Mergers & Acquisitions

We are trusted advisors to many leading companies, private equity funds, and other investors on their most strategic and transformational deals. With full-service capabilities in Canada and a strong international network, we are uniquely positioned to advise as a single firm on domestic and cross-border M&A transactions.

We have extensive experience in the negotiation, planning and implementation of complex mergers, acquisitions and divestitures, including cross-border and tax-driven transactions. We assist with all legal elements of mergers and acquisitions, such as the development of bidding processes, legal due diligence, document drafting and negotiation, transaction execution and pre- and post-closing reorganizations. Our team consists of lawyers with proficiencies in many transaction-oriented and deal-adjacent practice areas (including corporate-commercial, tax, franchise, cannabis, employment, intellectual property and real estate), many of whom are fluent in several languages.

We assist privately held and publicly traded Canadian and international entities to acquire, sell and combine with businesses in a variety of industry sectors. Our clients include industry leaders with household brands, global financial institutions, private equity funds and leading law firms in other jurisdictions. We frequently act for foreign entities in the purchase and sale of unique Canadian businesses and assets, such as energy projects and manufacturers.
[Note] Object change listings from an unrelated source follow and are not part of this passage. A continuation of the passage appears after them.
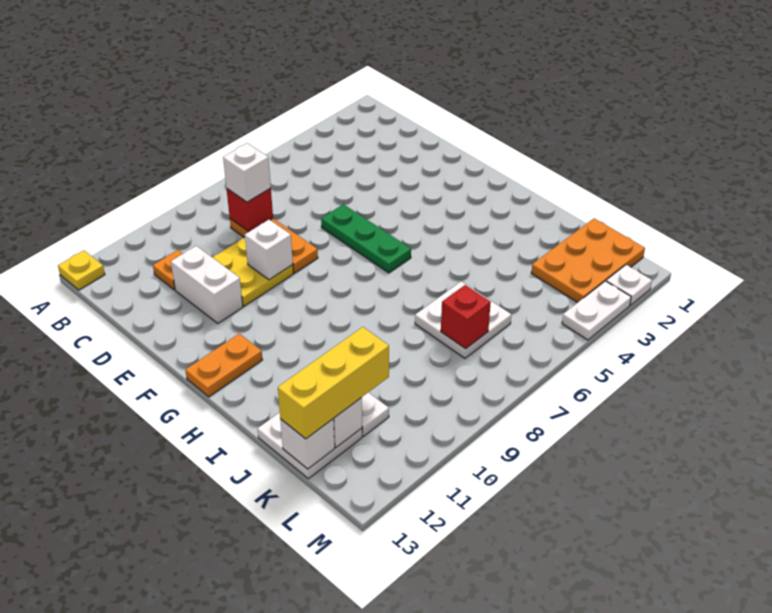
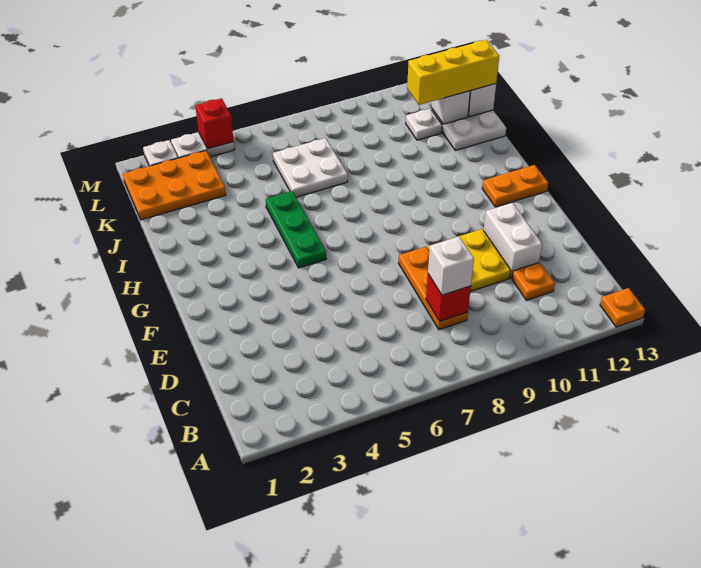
yellow plate A13 level 1 -> orange plate A13 level 1
green plate E6:G6 level 1 -> green plate G5:I5 level 1
white brick E9 level 2 -> none
red brick K7 level 2 -> red brick M4 level 2

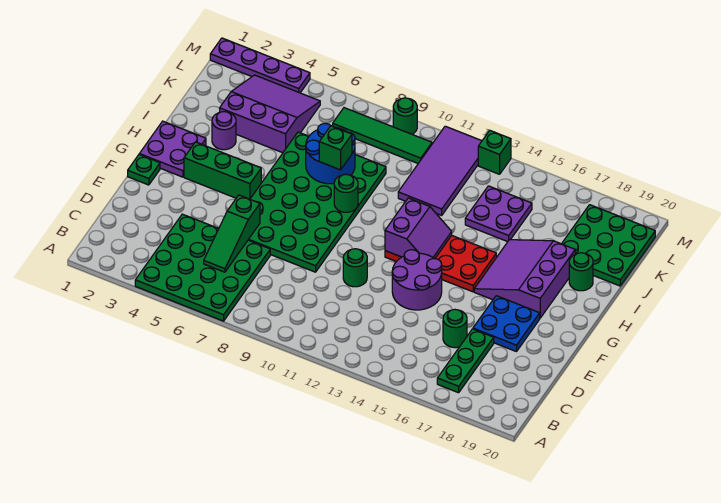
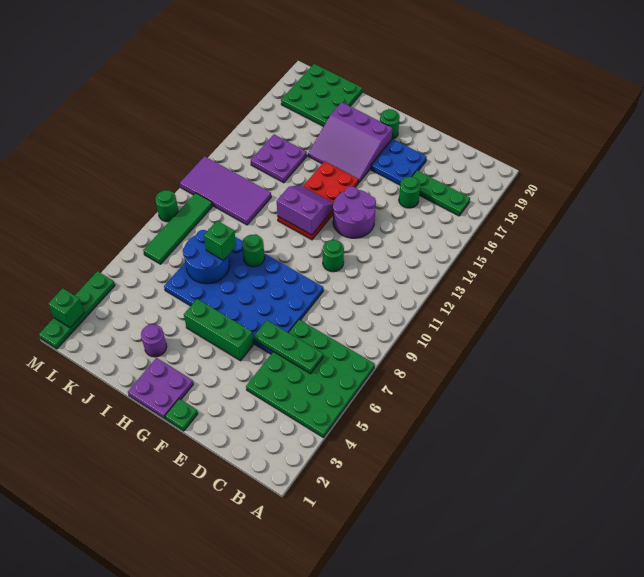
green slope C6:E6 level 2 top E -> green plate C6:E6 level 2
green plate E6:J9 level 1 -> blue plate E6:J9 level 1
green brick G3:G5 level 1 -> green brick F5:H5 level 1
green round brick I19 level 1 -> green round brick G19 level 1
purple slope J3:L5 level 1 top J -> none
purple plate M1:M4 level 1 -> green plate M1:M4 level 1
green brick M13 level 1 -> green brick M2 level 2

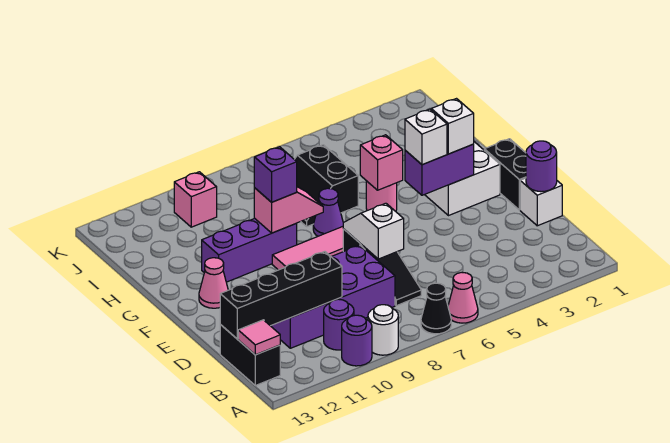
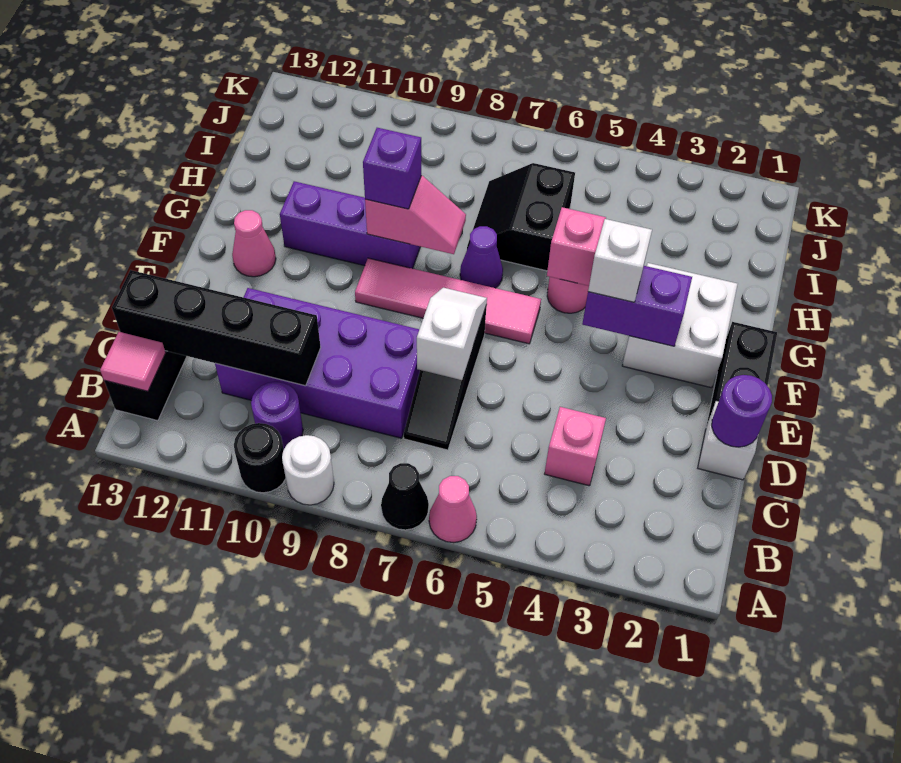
purple round brick A10 level 1 -> black round brick A10 level 1
white brick F3 level 3 -> none
pink brick J10 level 1 -> pink brick C4 level 1

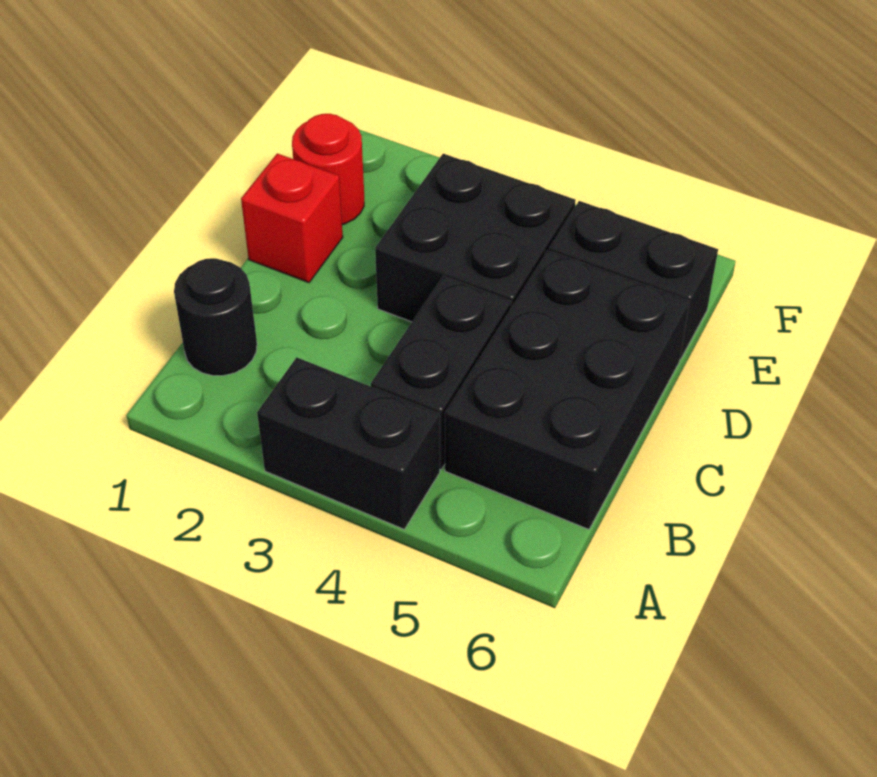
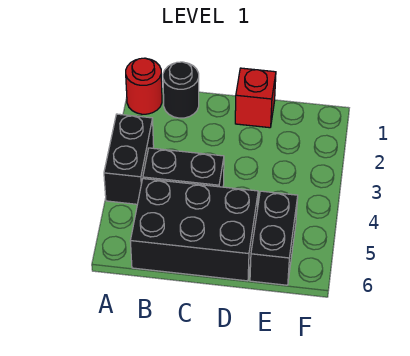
black brick D3:E4 level 1 -> none
red round brick E1 level 1 -> red round brick A1 level 1

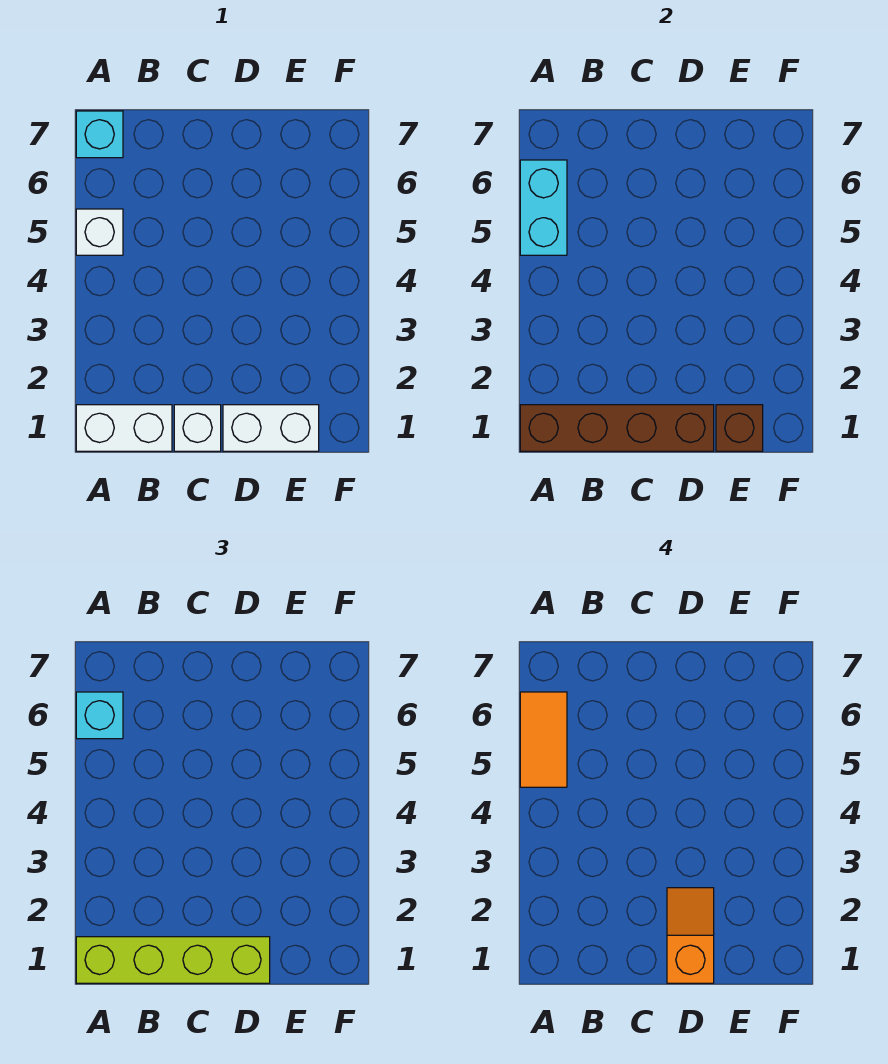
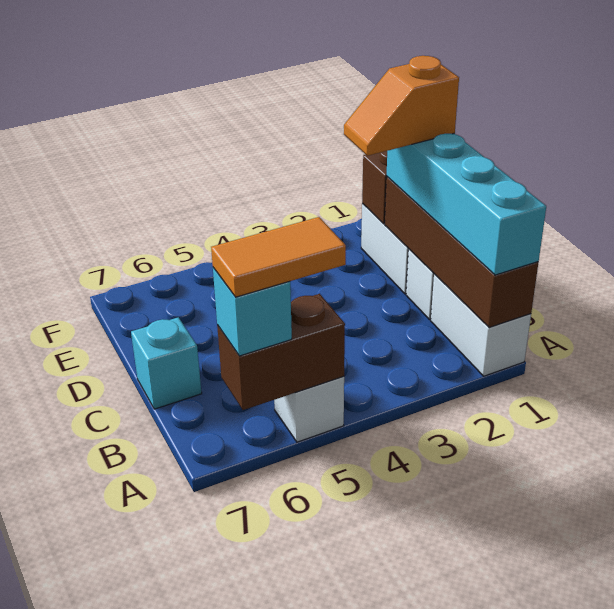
lime brick A1:D1 level 3 -> cyan brick A1:D1 level 3
cyan brick A5:A6 level 2 -> brown brick A5:A6 level 2
cyan brick A7 level 1 -> cyan brick C7 level 1

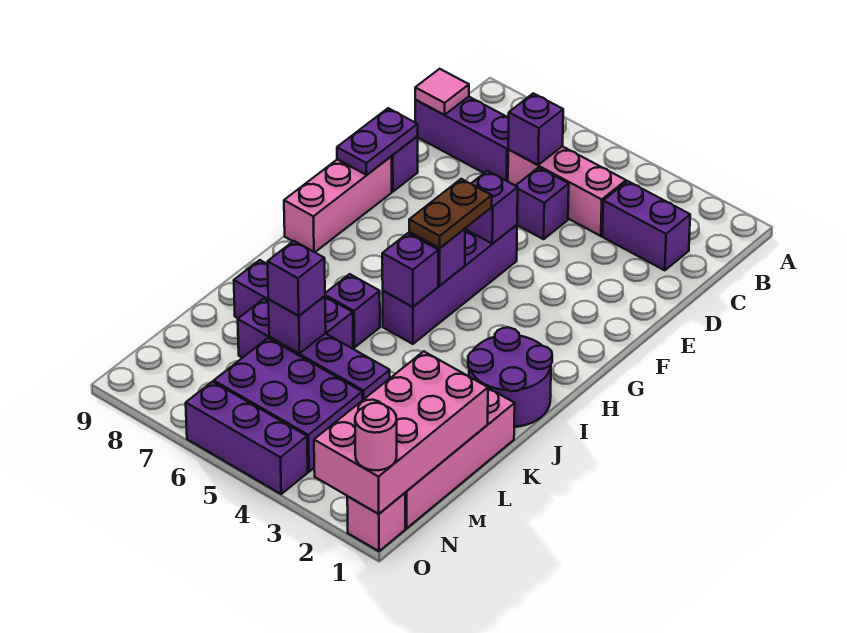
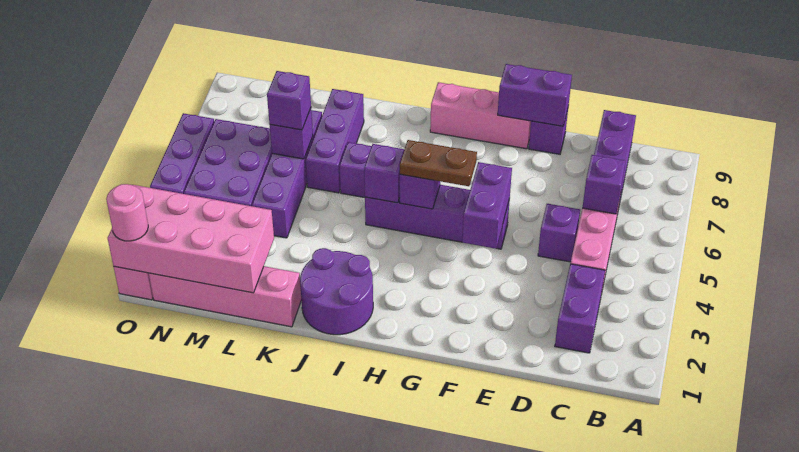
pink tile C9 level 2 -> none
purple plate E9:F9 level 2 -> purple brick E9:F9 level 2
purple brick F5 level 2 -> purple brick F4:F5 level 2

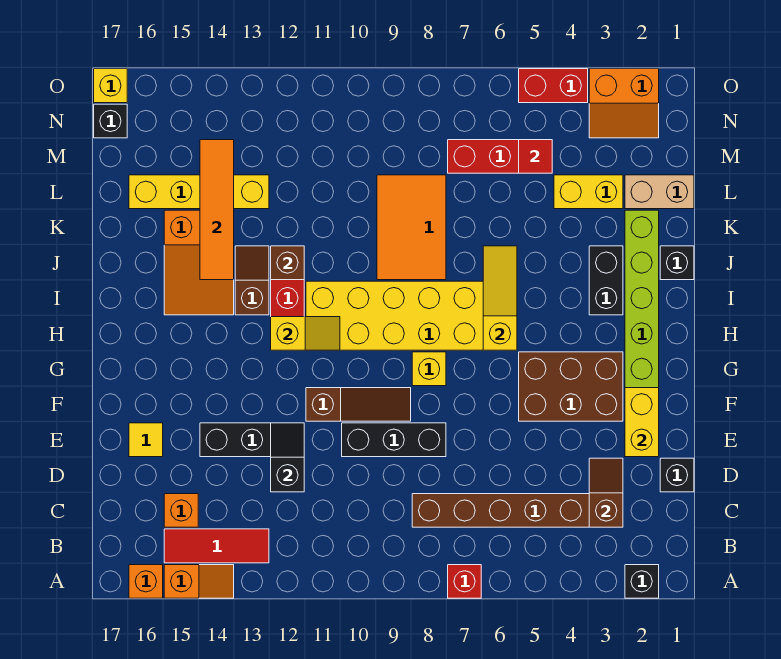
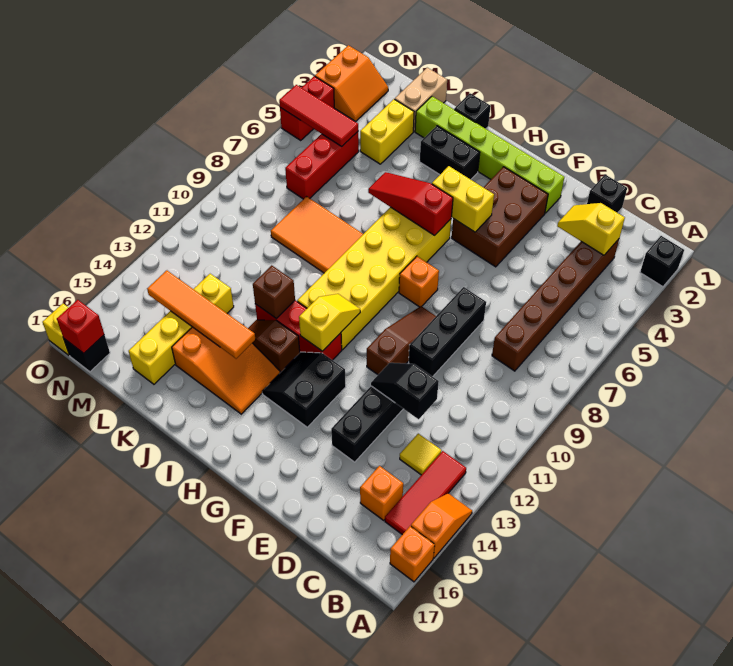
red brick A7 level 1 -> red brick N17 level 2
brown slope C3:D3 level 2 top C -> yellow slope C3:D3 level 2 top C
yellow brick E2:F2 level 2 -> yellow brick G5:H5 level 2
yellow tile E16 level 1 -> yellow tile C13 level 1
yellow brick G8 level 1 -> orange brick G8 level 1
none -> black slope G13:H14 level 1 top G
yellow slope H6:J6 level 2 top H -> red slope H6:J6 level 2 top H
red tile M5 level 2 -> red tile M5:O5 level 2

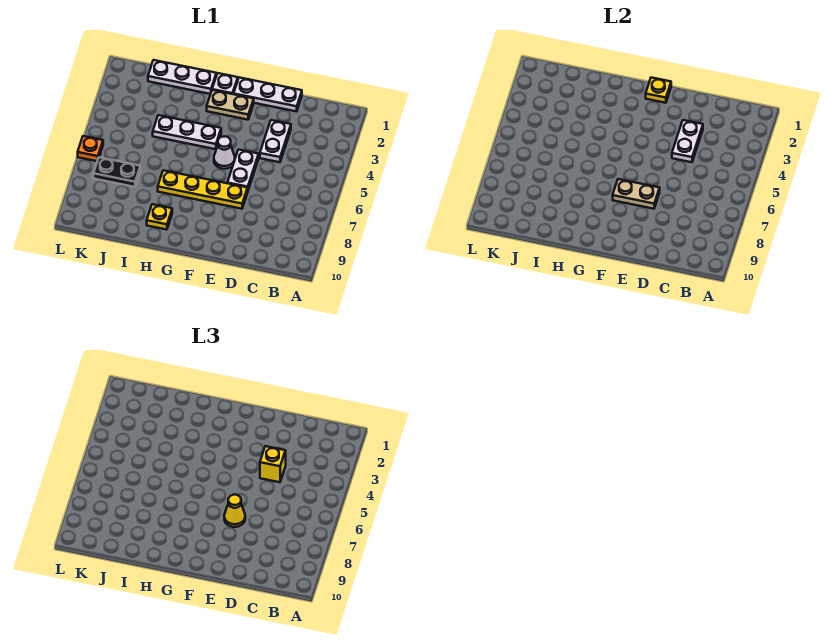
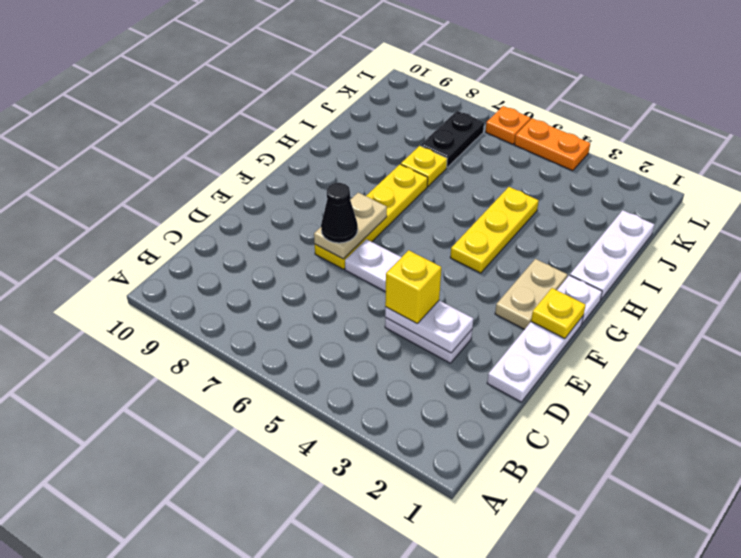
yellow cone E7 level 3 -> black cone E7 level 3
white cone F5 level 1 -> none
white plate G4:I4 level 1 -> yellow plate G4:I4 level 1
yellow plate H9 level 1 -> yellow plate I7 level 1
none -> orange plate L4:L5 level 1

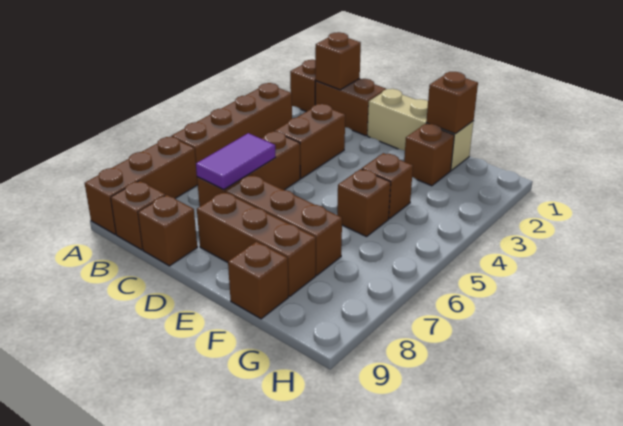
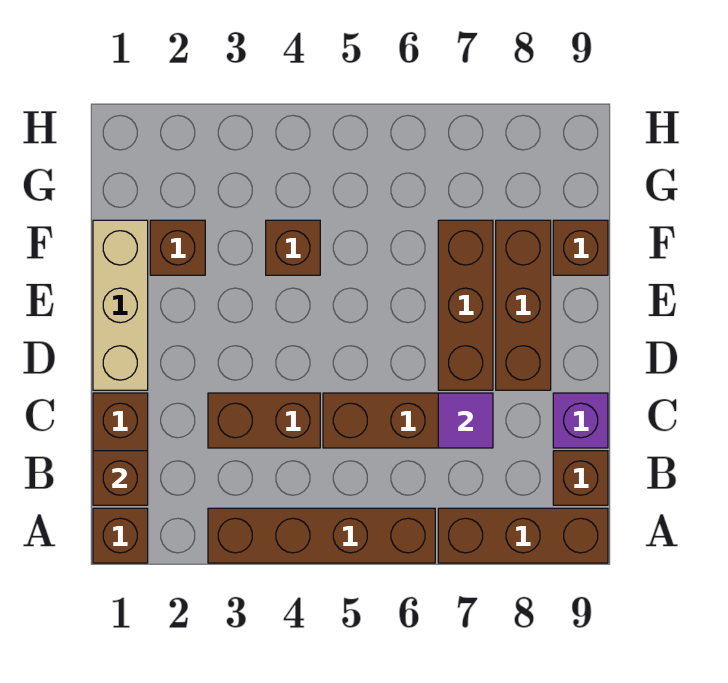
purple tile C6:C7 level 2 -> purple tile C7 level 2
brown brick C9 level 1 -> purple brick C9 level 1
brown brick F1 level 2 -> none
brown brick F5 level 1 -> none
Our business-minded lawyers find practical solutions to complex transactional issues. We employ decades of transactional experience to execute on our clients’ diverse and unique deal objectives. 

Our representative work includes:

  • Acting for shareholders of Canadian-based dental services conglomerate in relation to the sale of their shareholding interests to a major U.S. private equity fund for a purchase price in excess of $600 million. 
  • Acting for voestalpine AG in relation to its multi-million dollar share acquisition of the Canadian, U.S. and Mexican manufacturing operations of Summo Corp. and its U.S. and Mexican subsidiaries. Summo is a state-of-the-art manufacturer of high-quality tubular steel components for the automotive industry.
  • Acting for HÖRMANN KG Verkaufsgesellschaft, one the world's leading garage door manufacturers, in relation to the multi-million-dollar acquisition of TNR Industrial Doors Inc., a Canadian commercial and industrial garage door manufacturer. 
  • Acting for IREKS GmbH in relation to multi-million dollar acquisition of Canadian bakery company based in Vancouver, British Columbia.
  • Acting for EMBROSS of Australia in relation to the multi-million-dollar acquisition of the Canadian aviation services division of IBM Canada Limited.
  • Acting for WEBER-Hydraulik GmbH in relation to the multi-million dollar share sale of its Quebec and Alabama-based HYCO manufacturing facilities to Montanhydaulik GmbH.
  • Acting for VERBIO Vereinigte BioEnergie AG in relation to multi-million asset purchase of Canada’s second largest biodiesel refinery from Atlantic Biodiesel Corporation.
  • Acting for German trustee in bankruptcy of Q-CELLS SE in relation to sale of 65 MW ground-mount solar project pipeline for purchase price in excess of $100 million.
  • Acting for German company in relation to sale of 2.8 MW biogas/renewable natural gas facility in Lethbridge Alberta. 
  • Acting for a Swiss publicly traded company on the Frankfurt Stock Exchange in relation to $60 million reverse takeover of mining company listed on the Toronto Stock Exchange.
  • Acting for a Finnish information technology company in relation to the acquisition of a Canadian broadband solutions provider.
  • Acting for an Austrian publicly traded video software game developer in relation to its multi-million-dollar acquisition of a Canadian video game developer.
  • Acting for a Swiss railroad company in relation to multi-million-dollar acquisition of Canadian railway construction and maintenance company.
  • Acting for Austrian company from Graz in relation to acquisition of Canadian airbag safety testing company.
  • Acting for SMT Scharf AG, a Frankfurt stock exchange listed company, in relation to its multi-million-dollar acquisition of RDH Mining Equipment Ltd., a Sudbury-based manufacturer of underground mining equipment
  • Acting for Hong Kong-based publicly traded company in relation to the USD $85 million acquisition of a Canadian liquefied natural gas company based in Calgary, Alberta.
  • Acting for Canadian designer and manufacturer of corrugated displays for the retail industry in relation to $40 million asset sale to US multinational.
  • Acting for purchaser and borrower in relation to management buy-out and USD $38 million financing of major Canadian construction company.
  • Acting for Austrian company in relation acquisition of partnership interest in Canadian plastic moulds company.
  • Acting for Austrian company from Graz in relation to acquisition of Canadian safety testing company.
  • Acting as Canadian legal counsel to lenders in relation to the Euro 100 M+ financing of acquisition by Paragon Partners of Castolin Eutectic, the globally leading provider of wear-protection and repair solutions for industrial equipment.